VOLUME XVI. Early National Literature, Part II; Later National Literature, Part I.

IV. The New South: Lanier

§ 25. Johns Hopkins; Death

The four remaining years of his life were spent in an unavailing search for that repose. He endeavoured to make sure where next week’s dinners were coming from before carrying out his ambitions for creative work. He continued his connection with the Peabody Orchestra, but his chief endeavour turned him aside, this time into the field of scholarship. He wandered about in Old and Middle English, and ranged far in the Elizabethan period. These enthusiastic studies resulted in lectures at the Peabody Institute, and in 1879 in his appointment as lecturer in Johns Hopkins University. The Science of English Verse and The English Novel are the products of those two years, besides some books for boys and many poems. But consumption had made such advances that it was feared that he would not live to complete his last series of lectures. Indeed, those who listened to him momentarily feared that he would not survive to the end of the hour. In May, 1881, he was taken to the mountains of North Carolina, where he died 7 September.
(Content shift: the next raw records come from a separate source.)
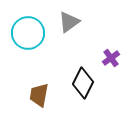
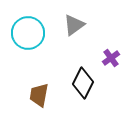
gray triangle: moved 5 px right, 3 px down
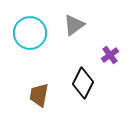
cyan circle: moved 2 px right
purple cross: moved 1 px left, 3 px up
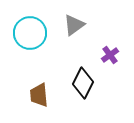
brown trapezoid: rotated 15 degrees counterclockwise
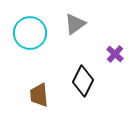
gray triangle: moved 1 px right, 1 px up
purple cross: moved 5 px right, 1 px up; rotated 12 degrees counterclockwise
black diamond: moved 2 px up
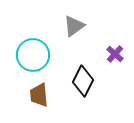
gray triangle: moved 1 px left, 2 px down
cyan circle: moved 3 px right, 22 px down
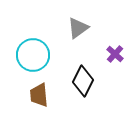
gray triangle: moved 4 px right, 2 px down
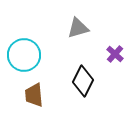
gray triangle: rotated 20 degrees clockwise
cyan circle: moved 9 px left
brown trapezoid: moved 5 px left
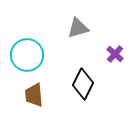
cyan circle: moved 3 px right
black diamond: moved 3 px down
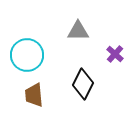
gray triangle: moved 3 px down; rotated 15 degrees clockwise
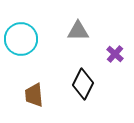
cyan circle: moved 6 px left, 16 px up
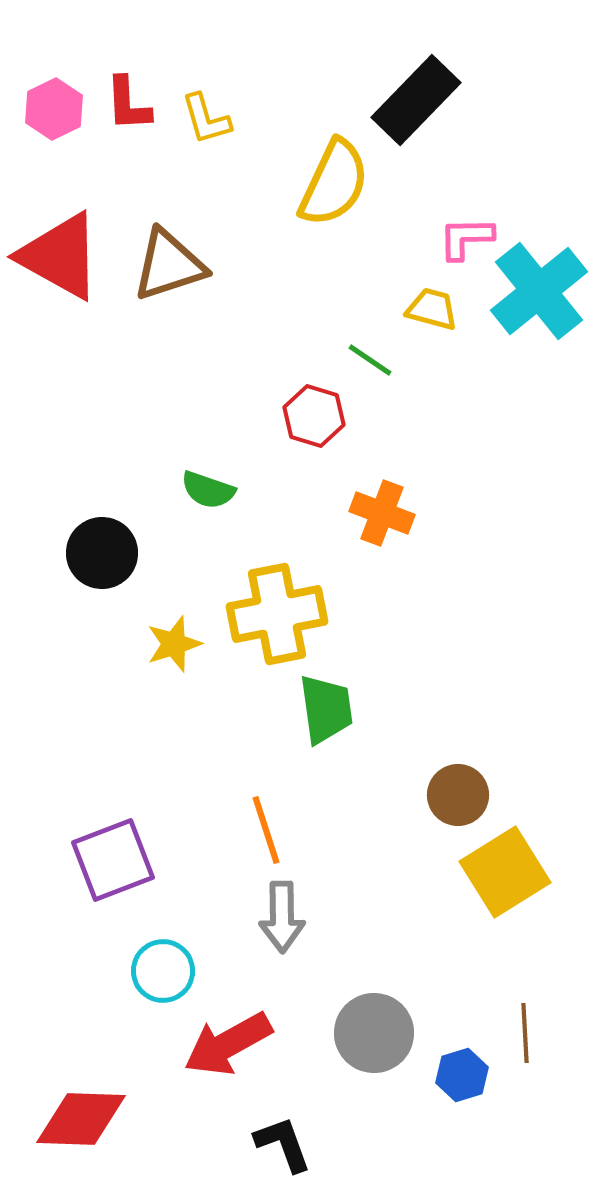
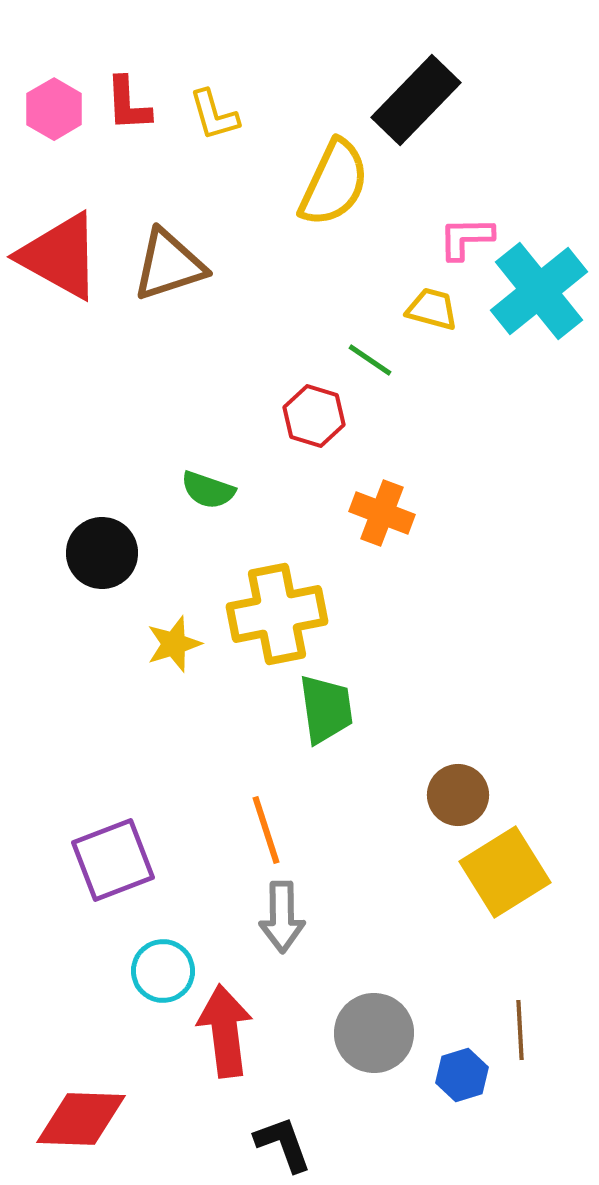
pink hexagon: rotated 4 degrees counterclockwise
yellow L-shape: moved 8 px right, 4 px up
brown line: moved 5 px left, 3 px up
red arrow: moved 3 px left, 13 px up; rotated 112 degrees clockwise
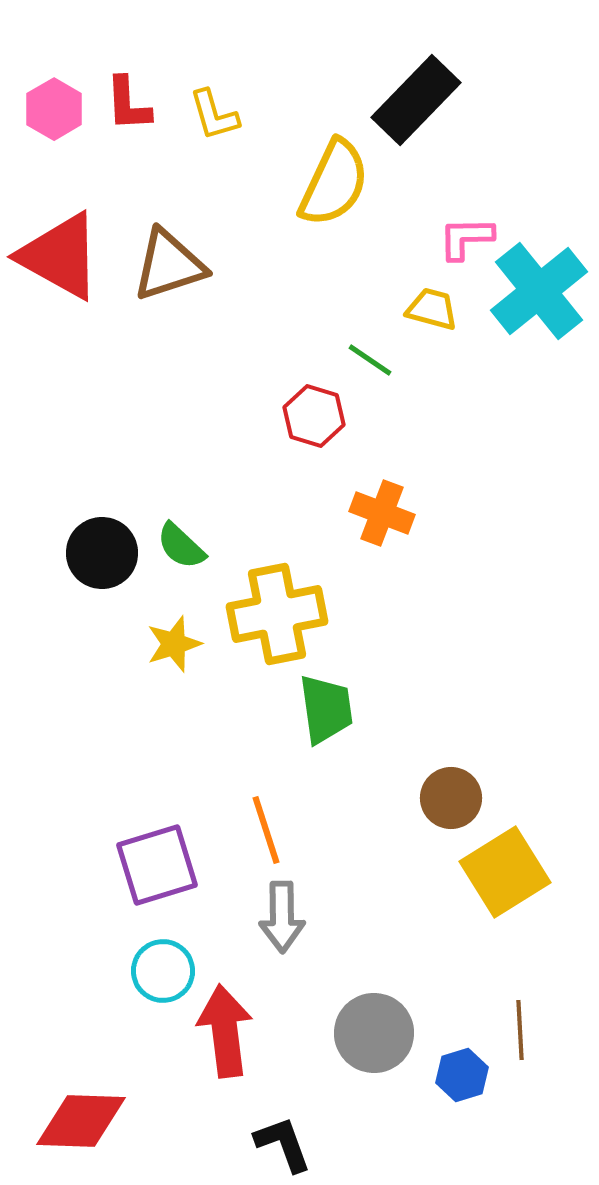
green semicircle: moved 27 px left, 56 px down; rotated 24 degrees clockwise
brown circle: moved 7 px left, 3 px down
purple square: moved 44 px right, 5 px down; rotated 4 degrees clockwise
red diamond: moved 2 px down
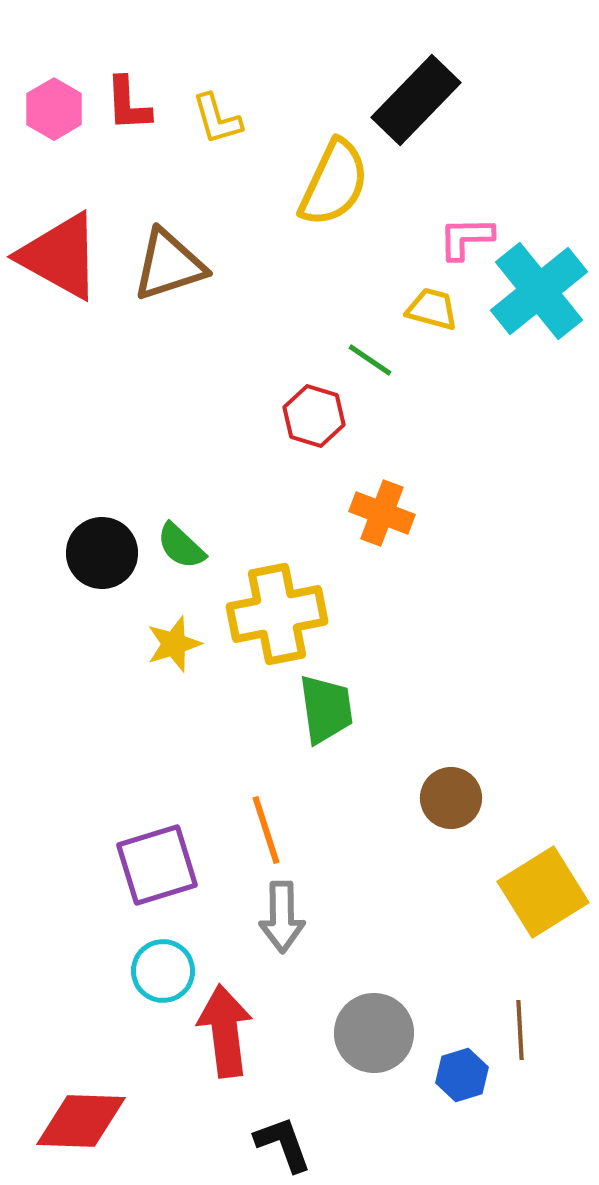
yellow L-shape: moved 3 px right, 4 px down
yellow square: moved 38 px right, 20 px down
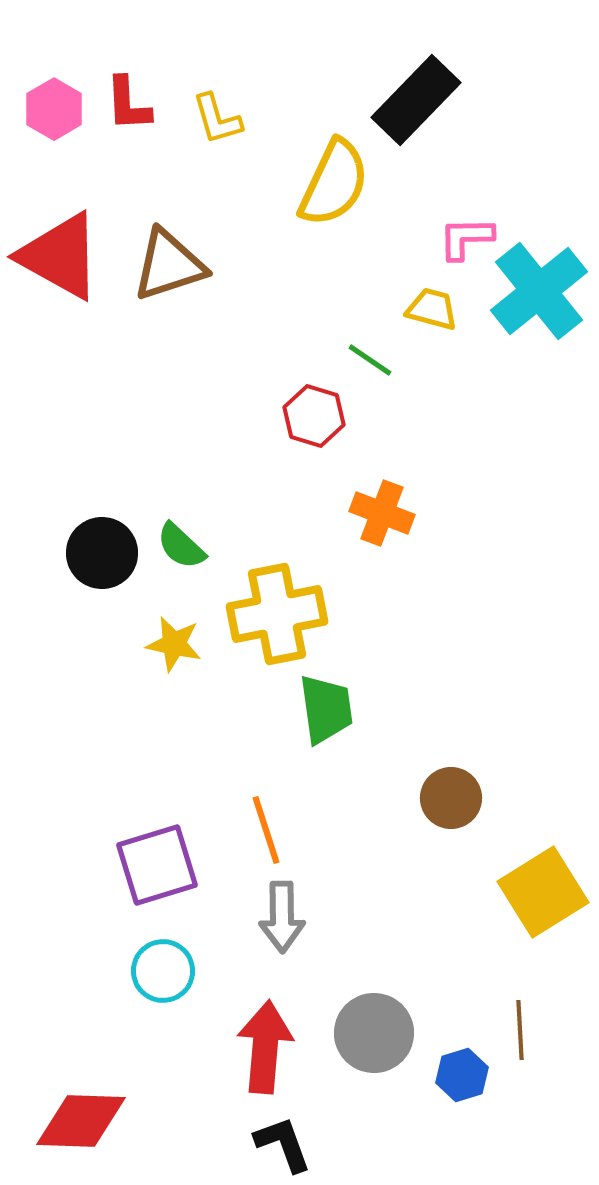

What shall be said of the product of this eager and varied effort? Shall we lament the incompleteness and immaturity of a life fourteen years longer than Keats’s and ten years longer than Shelley’s? Shall we bemoan the constant battle with disease, which yet left to Stevenson the energy for an exquisitely wrought style? Shall we bewail the hard necessity of winning his daily bread in a land devastated by civil war and depressed by corrupt government, and the consequent removal to a more congenial and invigorating clime far from friends and family? Or shall we endeavour merely to disengage the essential characteristics and achievements of this troublous activity, so that his contribution to our American heritage may stand out clear?